[Action item]:
Quote the following data word for word, omitting the pictures.

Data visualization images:

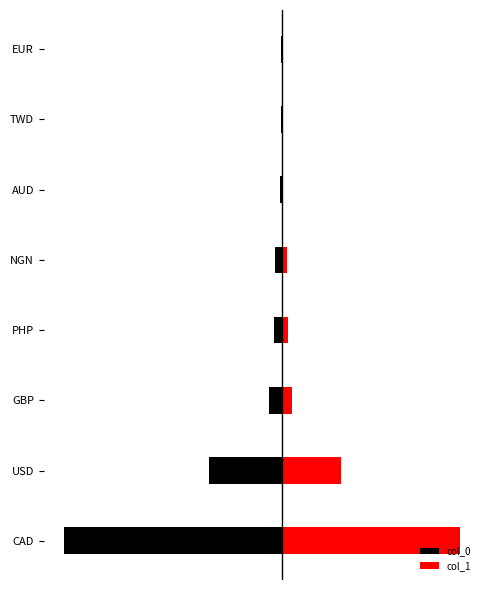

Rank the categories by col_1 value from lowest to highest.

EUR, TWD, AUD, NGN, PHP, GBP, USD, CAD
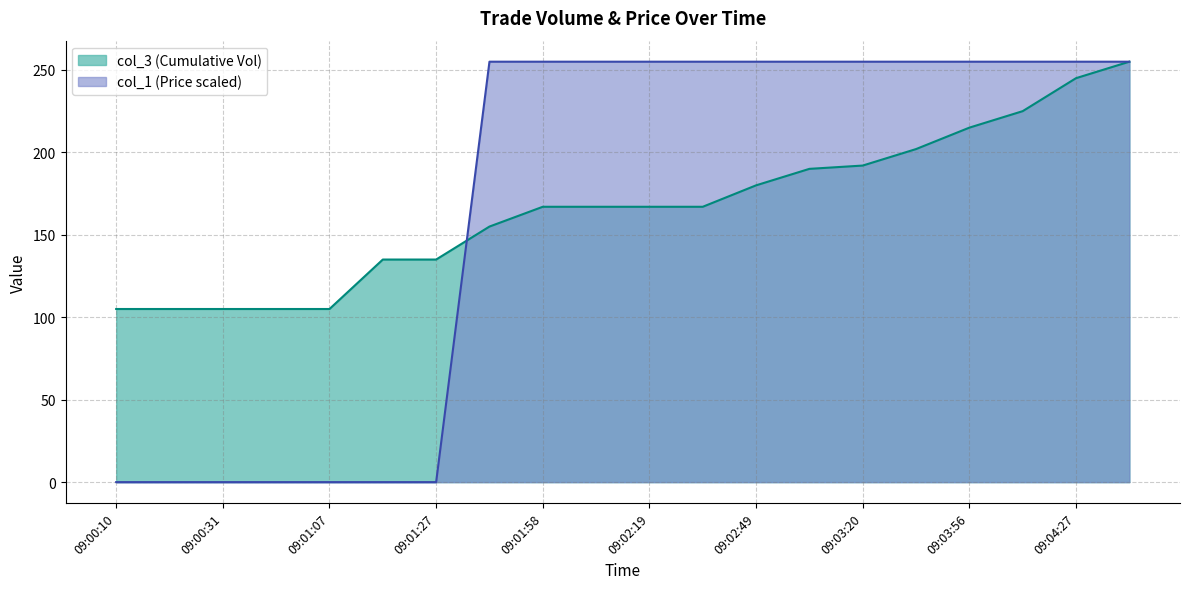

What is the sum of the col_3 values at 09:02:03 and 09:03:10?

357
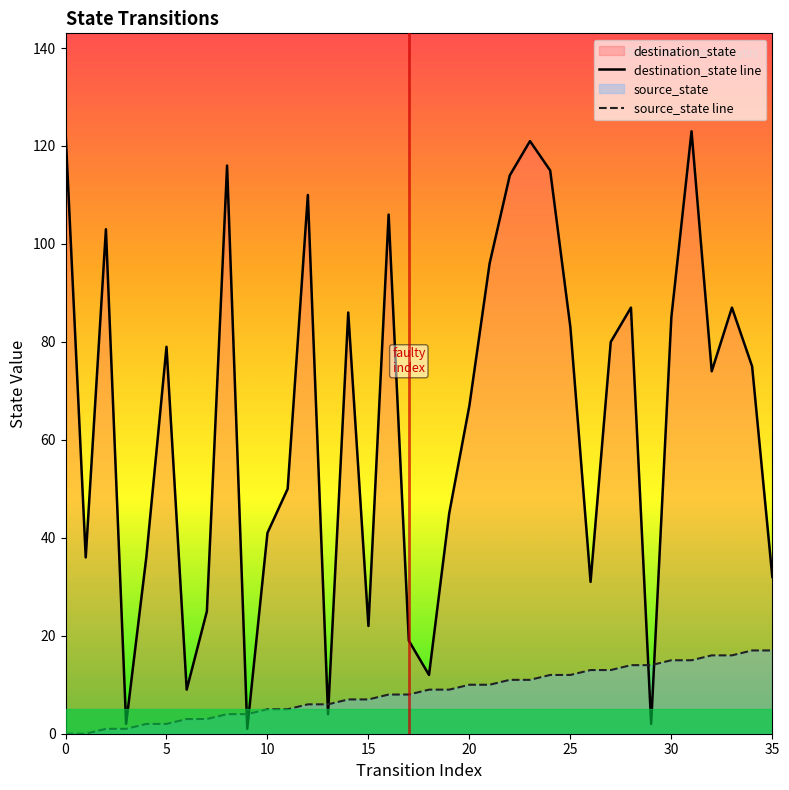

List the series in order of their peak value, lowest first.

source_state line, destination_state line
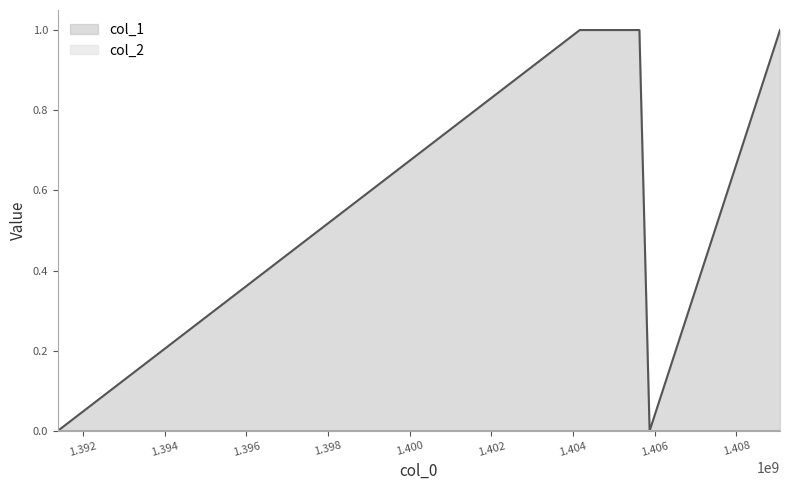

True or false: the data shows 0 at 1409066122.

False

[Written response]:
Rank the categories by col_1 value from lowest to highest.

EUR, TWD, AUD, NGN, PHP, GBP, USD, CAD

What is the sum of the col_3 values at 09:02:03 and 09:03:10?

357

List the series in order of their peak value, lowest first.

source_state line, destination_state line

True or false: the data shows 0 at 1409066122.

False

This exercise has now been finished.